If I didn’t believe that we will some day create real artificial intelligence, if what I do all day was just plain engineering, I wouldn’t be doing it. (I would probably do something that involved significantly more glamour, girls and sunshine.) But the critics do have a point: we don’t understand how intelligence works right now. Maybe we will understand one day, maybe we won’t.
And this of course makes building an AI using standard engineering techniques, like how we would build a car, a house or an operating system, all but impossible.
Instead, I (and some others with me) think that we can create AI without knowing how it works. The idea is to let the AI build itself, and the method is trial-and-error, or as it is know in biology: Darwinian evolution.
To put it simply, we start with a “population” of randomly generated candidate AI’s, (most often these are software programs in the form of simple brain simulations, or “neural networks”) and we evaluate how good they are at some task. Because they are all randomly generated, they are usually not very good at the task, but some are a little less bad than others, and we keep those. We then delete the worst of the lot, and replace them with slightly changed (“mutated”) copies of the least bad. And then we do that again, and again, and again…
This is so simple that seems it shouldn’t work. But it does. It works in nature – we are intelligent, aren’t we? – and it works in computer simulation. A small community of researchers have been working along these lines for a decade or so; some representative research can be found in the book Evolutionary robotics by Stefano Nolfi and Dario Floreano.
The astute reader will already have noticed a problem with this: this research has been going on for a decade or so, but where is the AI we were promised? Where is HAL, R2D2, Skynet? Not even the car from Knight Rider seems to be ready for the market anytime soon. Indeed, we have a problem. The evolutionary approach works perfectly well for simple problems, but fail to “scale up” to more complex tasks.
I believe this is because the tasks people try to evolve solutions for are not right. What researchers usually do is to teach a robot to do a specific action, like pick up red balls and avoid blue. Ultimately, very little is gained from this, as there is no obvious way to proceed. Once you have learned to pick up red balls, how is that going to help you to brew a good cup of coffee, or take over the world?
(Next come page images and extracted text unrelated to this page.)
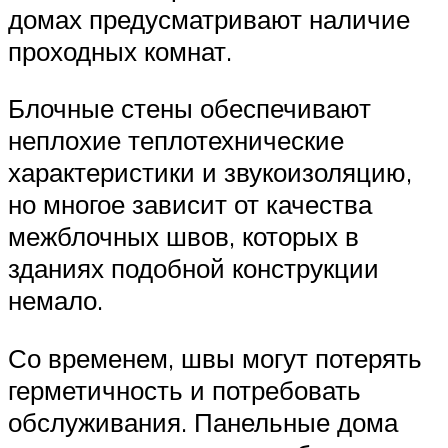
домах предусматривают наличие
проходных комнат.
Блочные стены обеспечивают
неплохие теплотехнические
характеристики и звукоизоляцию,
но многое зависит от качества
межблочных швов, которых в
зданиях подобной конструкции
немало.
Со временем, швы могут потерять
герметичность и потребовать
обслуживания. Панельные дома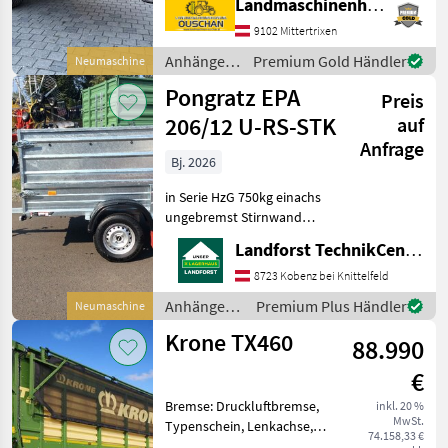
Landmaschinenhandel Ouschan Anton
- Nutzlast 6000kg -
9102 Mittertrixen
Brückenmaße
3850x1820mm -
Anhänger /
Premium Gold Händler
Neumaschine
Pendelaufsatzwand - Gru
Pühringer
Pongratz EPA
Preis
206/12 U-RS-STK
auf
Anfrage
Bj. 2026
in Serie HzG 750kg einachs
ungebremst Stirnwand
klappbar Aufsatzwände
Landforst TechnikCenter Knittelfeld
600mm Flachplane grau
inkl. 2Stk.
8723 Kobenz bei Knittelfeld
Rohrabstellstützen Um
Anhänger /
Premium Plus Händler
Neumaschine
Ihnen unnötige Wartezeiten
Pongratz
Krone TX460
oder Wegst
88.990
€
Bremse: Druckluftbremse,
inkl. 20 %
MwSt.
Typenschein, Lenkachse,
74.158,33 €
Automatische Rückwand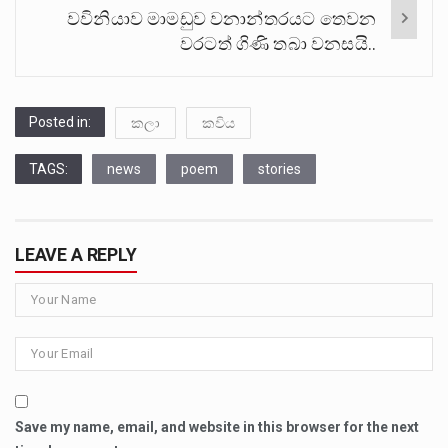
වවිනියාව මාමඩුව වනාන්තරයට තෙවන
වරටත් ගිණි තබා වනසයි..
Posted in:
කලා
කවිය
TAGS:
news
poem
stories
LEAVE A REPLY
Save my name, email, and website in this browser for the next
It's like a rat learning to push a lever in a skinner box for some food reward. Once it has learnt to push this lever, there is no way to build on this "knowledge" to learn anything interesting.
The right task needs to be simple to get started with, yet more or less limitless in its ultimate complexity, and with a good learning curve so you can make continuous progress. Like life, or like a well-designed computer game.
Indeed, some games (mostly puzzles and board games) are marketed as taking "a minute to learn, but a lifetime to master". That's exactly what we're looking for. But this doesn't only apply to board games. The basic principles behind a carefully designed FPS like counter-strike are grasped in almost no time at all, but many people play it every day for several years and keep getting better at it!
At the moment we are working with a simple car racing game. Racing games are in a way ideal, as more or less anyone can pick up the controller and race a lap, but to become a racing champion requires a lifetime of practice, and quite a bit of intelligence. For example, you need to be able to plan your path, keep track of your opponents and anticipate their actions. I am making steady progress on having my AI’s teach themselves how to do this - ssee the videos.
But will automatic development of car racing AI really be a stepping stone toward general intelligence? I think so, but you are welcome to disagree with me - I'd love to hear why it wouldn't. And in any case, it will at least make for better racing games.